Muhammad Ali is arguably the most electrifying and world-renowned athlete in history. His life has been a Sisyphean roller-coaster, from his gold medal at the 1960 Olympics and a subsequent multi-title-winning pro career to his three-year suspension for evading the Vietnam-era draft as a conscientious objector. Michael Mann is one of the more visually interesting directors of our time. From his 1981 feature debut Thief to the Oscar-nominated The Insider his films have consistently dazzled the eye if not always fully engaging the cerebellum. So it’s a surprising disappointment then, that Ali, the product of their intersection, stands as a bland and surprisingly uninvolving film that packs very little punch outside of its fight scenes.
The film focuses on a single decade, starting the night in 1964 when Ali (Will Smith) won his first pro heavyweight title from Sonny Liston. It was a tumultuous time for both Ali and America, but at the end of two and one-half hours (that seems even longer) little in the way of illumination has been provided. Mann and four other screenwriters (itself a bad sign) present the era via a string of blank and bland scenes with little connection or context.
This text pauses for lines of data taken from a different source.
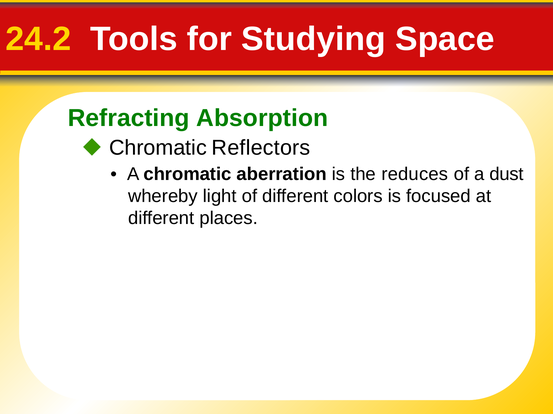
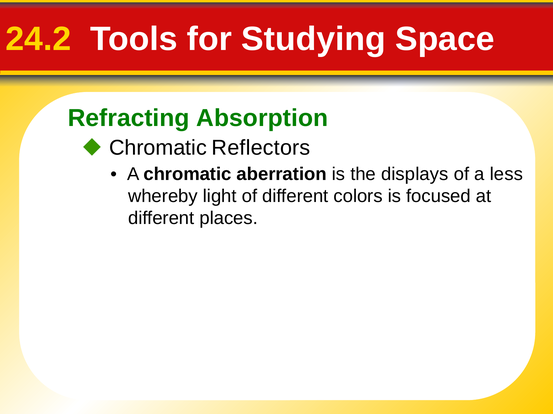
reduces: reduces -> displays
dust: dust -> less
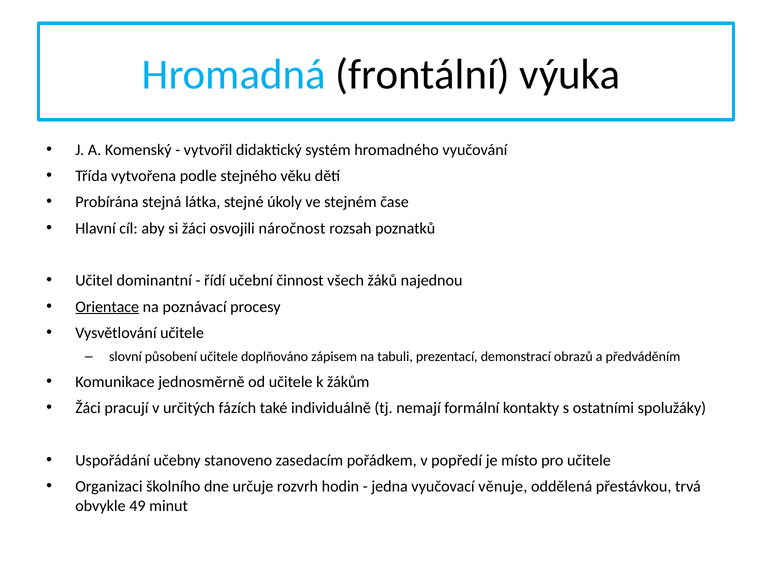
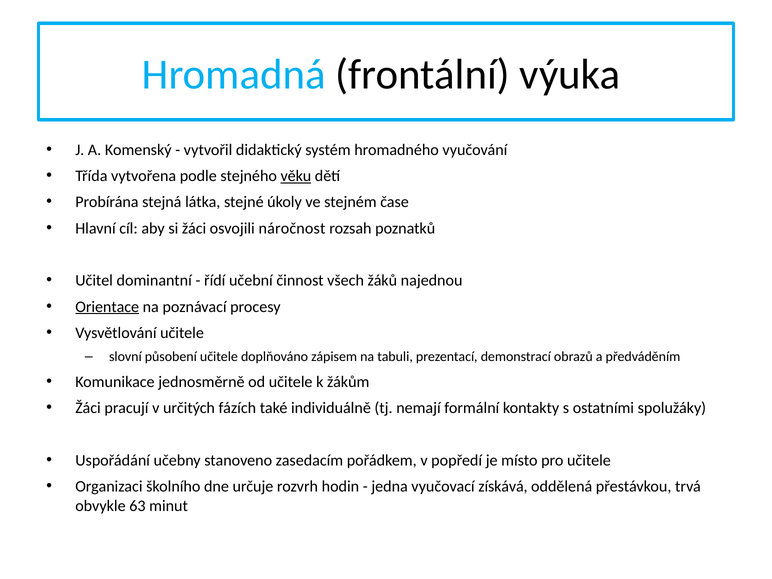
věku underline: none -> present
věnuje: věnuje -> získává
49: 49 -> 63
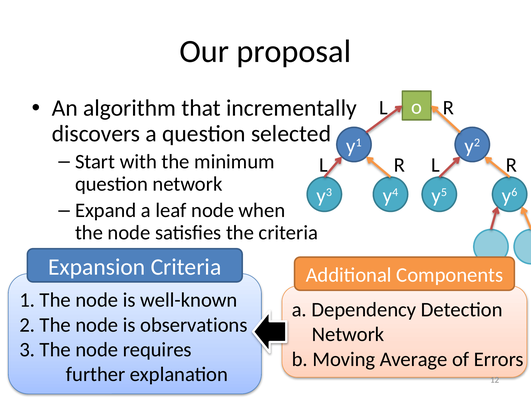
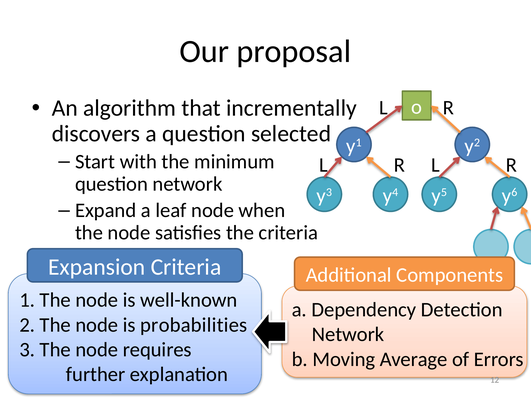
observations: observations -> probabilities
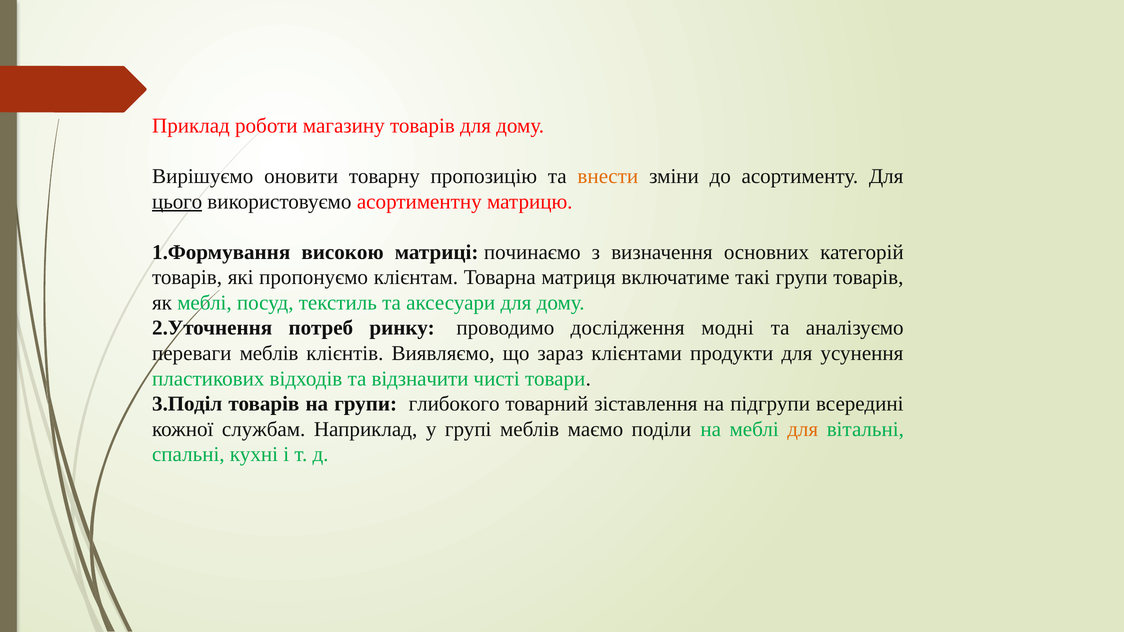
Watching old ABC Wide World of Sports interviews with Ali would be more instructive.
The whole enterprise plays out more like a historical re-creation than a drama, as Mann trots out a lot of history but always shows much more what than how or why. Even when is mostly lost, as aside from a single date superimposed at the very start of the film the viewer is left to guess what year it is at any give point. And every time the film appears poised to yield some insight or dive deeper than a recitation of facts and events, Mann shuffles his narrative cards and the spell is broken.
Will Smith’s title performance is technically proficient. It’s a convincing mimic job that nails Ali’s vocal cadence, body language, and facial muggings.But little depth or understanding comes through; the performance would be more at home in one of the audio-animatronic dioramas at Epcot Center. Mann’s films usually employ a rich set of supporting characters and Ali is no exception. But good performances by Mario Van Peebles as Malcolm X and Jamie Foxx as Drew "Bundini" Brown are largely underutilized. Jon Voight plays Howard Cosell under what looks like twelve pounds of latex mask and is unintentionally hilarious.
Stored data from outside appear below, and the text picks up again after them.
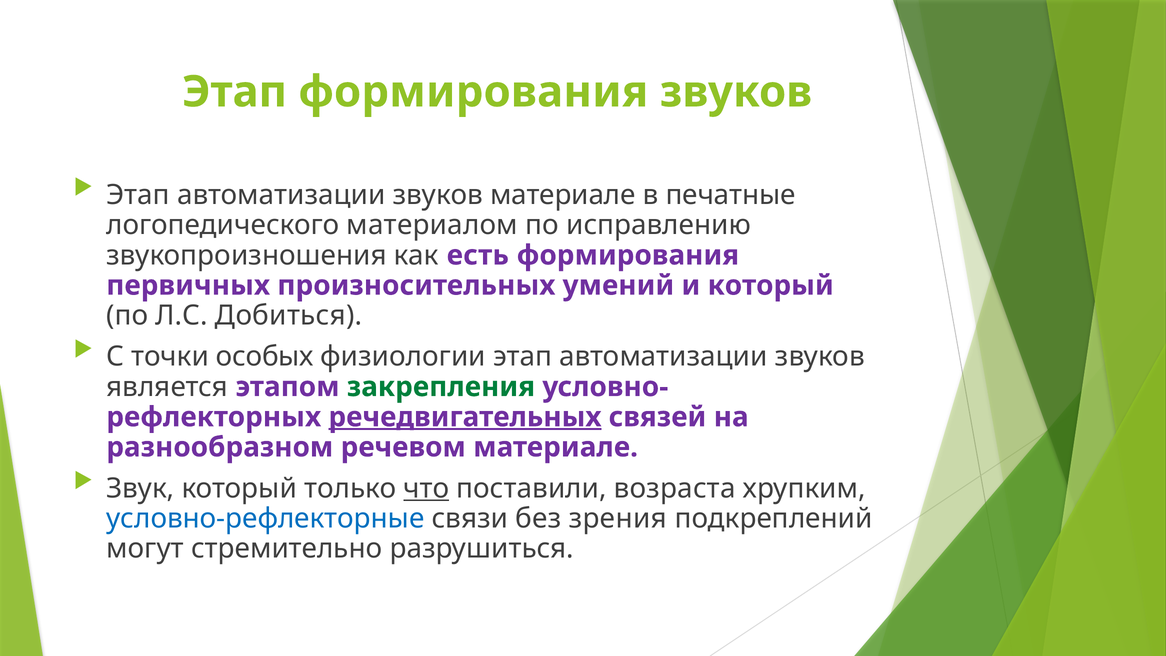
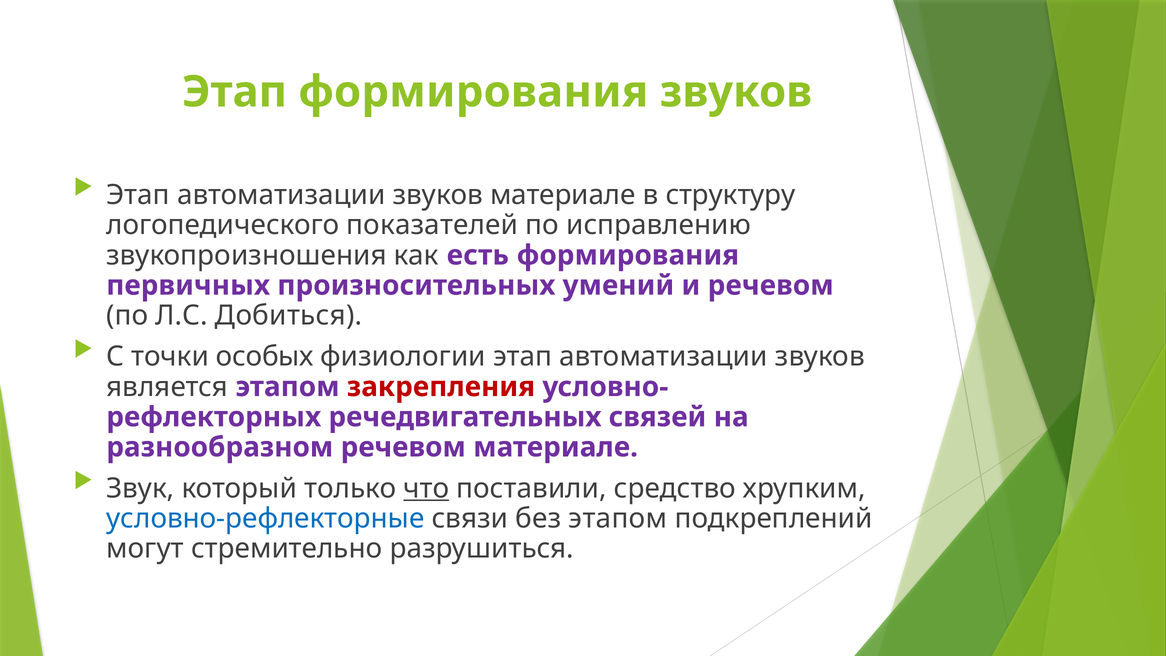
печатные: печатные -> структуру
материалом: материалом -> показателей
и который: который -> речевом
закрепления colour: green -> red
речедвигательных underline: present -> none
возраста: возраста -> средство
без зрения: зрения -> этапом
There’s no question that the film looks great, though. Mann uses a pseudo-documentary style throughout with lots of murky and moving camera work, long takes and simple edits to create a gritty aura of realism. The fight scenes are especially invigorating, shot claustrophobically close and using raw thudding sound to take the viewer into the center of the maelstrom of punishing blows that is a pro boxing match.
The film ends on what should be a huge high, the stunning upset in Zaire when Ali regained his title from the much younger and more powerful George Foreman by employing the now-classic "Rope-a-Dope" strategy. But even this falls flat as the film shows it as a rote re-creation of an event and does nothing to explain who devised the strategy or what inspired it. So when Ali is shown with arms raised in triumph once again, it’s no more affecting than reaching the last frame of a 5th grade Social Studies filmstrip, the one that says "End of Lesson." A laughably terse postscript ends the film with an even more resounding whimper, reducing the rest of Ali’s life to a hastily scrawled footnote.
Ali does the unthinkable: making its complex and dynamic subject smaller than life, reducing Muhammad Ali to nothing more than a talking sports action figure posed and moved on a very small and uninteresting stage.